Directive 1> From the project description on inference, write out the passage beginning at the words "Approximate Bayesian inference" and stopping after "deterministically or probabilistically.".
Directive 2> Translate this sentence from the project description on inference into Spanish: "The statistical physics methodology, that is exact in the large system limit and does not rely on simulations, offers insight into the source of the problem and hence possible ways to rectify it."

Inference beyond the limits via insights from physical systems


Inference by replication - a schematic description

  • Funding source: The Leverhulme Trust (F/00 250/M)
  • Funding amount: £ 154,017
  • Duration: 9/2010-9/2013

Project Background

Approximate Bayesian inference techniques arguably offer the most principled approach to information extraction, decision making and machine learning by combining a rigorous statistical approach with a feasible and systematic approximation. It facilitates the derivation of approximate expected values based on local calculations that scale well, linearly or quadratically, with the system size. Such approaches have proved useful in a broad range of applications from telecommunication to bioinformatics; they are particularly important in the analysis of complex nonlinear systems, where their large scale prohibits one from obtaining numerical solutions, either deterministically or probabilistically.
The main difficulty in most current belief propagation-based algorithms is that they break down completely in regimes characterised by a fragmented solution space, where multiple solutions give rise to conflicting messages and averages over all possible solutions are required. The statistical physics methodology, that is exact in the large system limit and does not rely on simulations, offers insight into the source of the problem and hence possible ways to rectify it.

Dataset extract>
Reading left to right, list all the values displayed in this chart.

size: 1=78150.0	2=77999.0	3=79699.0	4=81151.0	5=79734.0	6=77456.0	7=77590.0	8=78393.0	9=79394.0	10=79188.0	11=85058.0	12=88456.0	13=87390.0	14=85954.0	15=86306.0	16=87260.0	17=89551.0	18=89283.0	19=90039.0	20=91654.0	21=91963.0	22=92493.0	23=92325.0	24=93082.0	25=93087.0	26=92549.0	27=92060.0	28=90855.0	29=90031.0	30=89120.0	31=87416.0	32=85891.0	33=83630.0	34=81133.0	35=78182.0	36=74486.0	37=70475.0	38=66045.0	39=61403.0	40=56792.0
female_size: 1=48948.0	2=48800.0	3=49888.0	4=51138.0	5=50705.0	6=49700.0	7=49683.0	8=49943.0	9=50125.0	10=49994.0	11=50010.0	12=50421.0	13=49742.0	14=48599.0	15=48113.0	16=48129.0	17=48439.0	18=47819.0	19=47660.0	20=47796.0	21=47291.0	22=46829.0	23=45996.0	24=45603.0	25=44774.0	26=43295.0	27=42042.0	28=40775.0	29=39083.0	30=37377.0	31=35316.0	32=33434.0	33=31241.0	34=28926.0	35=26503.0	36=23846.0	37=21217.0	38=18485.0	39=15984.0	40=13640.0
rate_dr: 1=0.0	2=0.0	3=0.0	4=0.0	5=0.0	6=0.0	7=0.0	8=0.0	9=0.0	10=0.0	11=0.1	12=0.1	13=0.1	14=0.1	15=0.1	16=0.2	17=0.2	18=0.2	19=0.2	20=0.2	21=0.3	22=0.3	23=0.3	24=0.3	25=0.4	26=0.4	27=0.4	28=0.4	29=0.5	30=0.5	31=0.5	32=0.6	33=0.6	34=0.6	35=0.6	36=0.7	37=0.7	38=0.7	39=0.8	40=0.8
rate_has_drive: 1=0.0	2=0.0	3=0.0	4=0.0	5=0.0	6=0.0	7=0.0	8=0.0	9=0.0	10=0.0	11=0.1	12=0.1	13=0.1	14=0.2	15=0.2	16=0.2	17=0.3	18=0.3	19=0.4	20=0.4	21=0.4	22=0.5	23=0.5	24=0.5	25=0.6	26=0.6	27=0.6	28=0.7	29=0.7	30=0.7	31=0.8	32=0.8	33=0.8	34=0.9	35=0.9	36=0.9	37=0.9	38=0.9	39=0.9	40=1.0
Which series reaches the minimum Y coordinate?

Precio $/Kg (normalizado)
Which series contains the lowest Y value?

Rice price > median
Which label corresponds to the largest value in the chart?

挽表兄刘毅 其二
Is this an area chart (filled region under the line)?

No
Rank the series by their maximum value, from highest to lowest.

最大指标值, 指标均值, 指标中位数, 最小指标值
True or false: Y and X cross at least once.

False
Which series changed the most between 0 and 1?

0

Your solution 1>
Approximate Bayesian inference techniques arguably offer the most principled approach to information extraction, decision making and machine learning by combining a rigorous statistical approach with a feasible and systematic approximation. It facilitates the derivation of approximate expected values based on local calculations that scale well, linearly or quadratically, with the system size. Such approaches have proved useful in a broad range of applications from telecommunication to bioinformatics; they are particularly important in the analysis of complex nonlinear systems, where their large scale prohibits one from obtaining numerical solutions, either deterministically or probabilistically.

Your solution 2> La metodología de la física estadística, que es exacta en el límite de sistemas grandes y no depende de simulaciones, ofrece una comprensión del origen del problema y, por tanto, posibles maneras de corregirlo.